◆ **Problem**
Return the data below in full, exactly as it stands.

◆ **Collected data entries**
::::::::::
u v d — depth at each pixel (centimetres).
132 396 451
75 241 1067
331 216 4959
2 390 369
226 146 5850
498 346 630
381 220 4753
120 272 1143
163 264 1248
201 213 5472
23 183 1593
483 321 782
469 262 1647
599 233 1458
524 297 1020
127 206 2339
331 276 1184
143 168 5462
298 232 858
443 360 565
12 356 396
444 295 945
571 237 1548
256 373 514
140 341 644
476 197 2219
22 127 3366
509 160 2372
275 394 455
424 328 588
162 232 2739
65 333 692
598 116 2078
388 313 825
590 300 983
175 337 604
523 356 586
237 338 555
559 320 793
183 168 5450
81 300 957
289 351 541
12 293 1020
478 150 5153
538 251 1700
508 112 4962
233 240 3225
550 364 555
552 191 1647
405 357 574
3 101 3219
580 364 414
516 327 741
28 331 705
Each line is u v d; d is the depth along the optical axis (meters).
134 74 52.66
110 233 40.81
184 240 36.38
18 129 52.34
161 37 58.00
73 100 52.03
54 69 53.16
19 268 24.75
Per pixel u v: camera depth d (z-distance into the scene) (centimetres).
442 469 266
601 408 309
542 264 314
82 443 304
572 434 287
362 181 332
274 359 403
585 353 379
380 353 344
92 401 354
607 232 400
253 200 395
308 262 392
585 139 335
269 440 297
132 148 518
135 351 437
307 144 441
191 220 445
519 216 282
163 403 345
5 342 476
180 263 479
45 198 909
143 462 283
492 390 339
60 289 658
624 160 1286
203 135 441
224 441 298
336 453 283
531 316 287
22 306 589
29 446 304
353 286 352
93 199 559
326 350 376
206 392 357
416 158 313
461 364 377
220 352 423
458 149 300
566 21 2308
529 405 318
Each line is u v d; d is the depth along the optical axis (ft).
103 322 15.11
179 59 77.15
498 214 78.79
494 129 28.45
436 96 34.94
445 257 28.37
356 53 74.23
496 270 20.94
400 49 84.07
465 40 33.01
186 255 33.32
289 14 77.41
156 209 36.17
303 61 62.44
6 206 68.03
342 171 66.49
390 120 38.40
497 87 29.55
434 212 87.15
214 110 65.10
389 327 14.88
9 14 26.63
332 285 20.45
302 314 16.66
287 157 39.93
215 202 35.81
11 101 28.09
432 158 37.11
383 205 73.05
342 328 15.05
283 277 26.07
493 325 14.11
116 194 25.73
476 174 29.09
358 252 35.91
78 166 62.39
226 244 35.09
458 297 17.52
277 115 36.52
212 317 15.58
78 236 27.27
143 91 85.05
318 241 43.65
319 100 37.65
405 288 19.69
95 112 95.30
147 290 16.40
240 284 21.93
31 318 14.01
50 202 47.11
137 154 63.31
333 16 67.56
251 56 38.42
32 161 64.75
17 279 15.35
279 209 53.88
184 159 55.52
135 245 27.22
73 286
::::::::::
◆ **Output of the exercise**
u v d — depth at each pixel (centimetres).
132 396 451
75 241 1067
331 216 4959
2 390 369
226 146 5850
498 346 630
381 220 4753
120 272 1143
163 264 1248
201 213 5472
23 183 1593
483 321 782
469 262 1647
599 233 1458
524 297 1020
127 206 2339
331 276 1184
143 168 5462
298 232 858
443 360 565
12 356 396
444 295 945
571 237 1548
256 373 514
140 341 644
476 197 2219
22 127 3366
509 160 2372
275 394 455
424 328 588
162 232 2739
65 333 692
598 116 2078
388 313 825
590 300 983
175 337 604
523 356 586
237 338 555
559 320 793
183 168 5450
81 300 957
289 351 541
12 293 1020
478 150 5153
538 251 1700
508 112 4962
233 240 3225
550 364 555
552 191 1647
405 357 574
3 101 3219
580 364 414
516 327 741
28 331 705
Each line is u v d; d is the depth along the optical axis (meters).
134 74 52.66
110 233 40.81
184 240 36.38
18 129 52.34
161 37 58.00
73 100 52.03
54 69 53.16
19 268 24.75
Per pixel u v: camera depth d (z-distance into the scene) (centimetres).
442 469 266
601 408 309
542 264 314
82 443 304
572 434 287
362 181 332
274 359 403
585 353 379
380 353 344
92 401 354
607 232 400
253 200 395
308 262 392
585 139 335
269 440 297
132 148 518
135 351 437
307 144 441
191 220 445
519 216 282
163 403 345
5 342 476
180 263 479
45 198 909
143 462 283
492 390 339
60 289 658
624 160 1286
203 135 441
224 441 298
336 453 283
531 316 287
22 306 589
29 446 304
353 286 352
93 199 559
326 350 376
206 392 357
416 158 313
461 364 377
220 352 423
458 149 300
566 21 2308
529 405 318
Each line is u v d; d is the depth along the optical axis (ft).
103 322 15.11
179 59 77.15
498 214 78.79
494 129 28.45
436 96 34.94
445 257 28.37
356 53 74.23
496 270 20.94
400 49 84.07
465 40 33.01
186 255 33.32
289 14 77.41
156 209 36.17
303 61 62.44
6 206 68.03
342 171 66.49
390 120 38.40
497 87 29.55
434 212 87.15
214 110 65.10
389 327 14.88
9 14 26.63
332 285 20.45
302 314 16.66
287 157 39.93
215 202 35.81
11 101 28.09
432 158 37.11
383 205 73.05
342 328 15.05
283 277 26.07
493 325 14.11
116 194 25.73
476 174 29.09
358 252 35.91
78 166 62.39
226 244 35.09
458 297 17.52
277 115 36.52
212 317 15.58
78 236 27.27
143 91 85.05
318 241 43.65
319 100 37.65
405 288 19.69
95 112 95.30
147 290 16.40
240 284 21.93
31 318 14.01
50 202 47.11
137 154 63.31
333 16 67.56
251 56 38.42
32 161 64.75
17 279 15.35
279 209 53.88
184 159 55.52
135 245 27.22
73 286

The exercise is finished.